Organisers of Dubai’s Expo 2020 have acknowledged that five workers were killed on site during construction of the massive world’s fair.
Expo had previously said the 200,000 labourers who built the site worked 240 million hours, but had not offered any overall statistics on worker fatalities, injuries or coronavirus infections.
The admission came after the European Parliament last month urged nations not to take part in Expo, citing the United Arab Emirates’ “inhumane practices against foreign workers” that it said worsened during the pandemic.
Ahead of Expo, businesses and construction companies were “coercing workers into signing untranslated documents, confiscating their passports, exposing them to extreme working hours in unsafe weather conditions and providing them with unsanitary housing”, the resolution said.
At a press conference a day after the event’s opening, Expo spokesperson Sconaid McGeachin said the information about deaths was previously available to journalists and referred reporters to a press release about a monument honouring the labourers who built the site from scratch, which offered no additional details.

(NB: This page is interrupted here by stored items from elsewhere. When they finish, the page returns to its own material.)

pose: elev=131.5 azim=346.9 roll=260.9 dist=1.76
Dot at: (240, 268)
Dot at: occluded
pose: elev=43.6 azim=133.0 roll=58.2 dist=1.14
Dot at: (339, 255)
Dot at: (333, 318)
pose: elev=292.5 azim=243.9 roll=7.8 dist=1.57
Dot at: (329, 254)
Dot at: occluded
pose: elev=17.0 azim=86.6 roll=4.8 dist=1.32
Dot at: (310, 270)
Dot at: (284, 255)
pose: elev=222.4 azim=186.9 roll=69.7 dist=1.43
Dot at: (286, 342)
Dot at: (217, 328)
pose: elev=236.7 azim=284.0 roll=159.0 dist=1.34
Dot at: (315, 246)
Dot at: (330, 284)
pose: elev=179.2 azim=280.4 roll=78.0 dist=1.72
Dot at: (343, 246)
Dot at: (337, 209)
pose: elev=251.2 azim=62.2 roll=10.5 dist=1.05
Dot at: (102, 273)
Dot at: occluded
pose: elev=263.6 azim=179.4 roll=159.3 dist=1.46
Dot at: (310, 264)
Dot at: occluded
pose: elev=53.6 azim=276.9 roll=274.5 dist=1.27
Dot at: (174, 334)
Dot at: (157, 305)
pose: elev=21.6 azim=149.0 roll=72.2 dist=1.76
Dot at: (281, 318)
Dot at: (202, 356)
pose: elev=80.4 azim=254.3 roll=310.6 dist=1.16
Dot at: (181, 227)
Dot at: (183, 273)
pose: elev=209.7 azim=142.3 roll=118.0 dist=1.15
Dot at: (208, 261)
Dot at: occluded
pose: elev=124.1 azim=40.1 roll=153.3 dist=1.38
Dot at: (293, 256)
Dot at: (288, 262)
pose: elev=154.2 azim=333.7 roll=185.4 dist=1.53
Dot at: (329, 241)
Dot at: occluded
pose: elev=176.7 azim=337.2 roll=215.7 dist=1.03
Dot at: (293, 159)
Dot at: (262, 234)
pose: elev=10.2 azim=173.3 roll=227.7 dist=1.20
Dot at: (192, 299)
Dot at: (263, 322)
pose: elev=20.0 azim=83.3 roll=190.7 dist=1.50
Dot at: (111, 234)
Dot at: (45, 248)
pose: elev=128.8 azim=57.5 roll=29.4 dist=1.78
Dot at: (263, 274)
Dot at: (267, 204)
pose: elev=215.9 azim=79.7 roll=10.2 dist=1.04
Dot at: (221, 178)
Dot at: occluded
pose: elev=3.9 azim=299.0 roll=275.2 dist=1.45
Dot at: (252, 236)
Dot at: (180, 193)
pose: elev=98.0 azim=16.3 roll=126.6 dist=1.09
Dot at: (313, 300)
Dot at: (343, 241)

She said authorities would offer more information about casualties at a later, unspecified time.
Ms McGeachin also acknowledged that authorities were aware of cases involving contractors “withholding passports”, and suspect “recruitment practices” and workplace safety violations.
“We have taken steps to ensure those have been addressed and very much intervened in cases on that,” she said.
The UAE, an oil-rich sheikhdom that relies on low-paid migrant labour from Africa, Asia and Arab countries to keep its economy humming, faces long-standing criticism from human rights groups for treating workers poorly.
Officials have battled to present a positive image for Expo, the first world’s fair in the Middle East that aims to show off Dubai’s pride and draw millions of foreign visitors.
Labourers in the UAE are barred from unionisation and have few protections, often working long hours for little pay and living in substandard conditions.
Dubai’s searing early autumn heat proved hazardous even for those visiting the site on its opening day on Friday, with some tourists fainting in the humid 40C weather.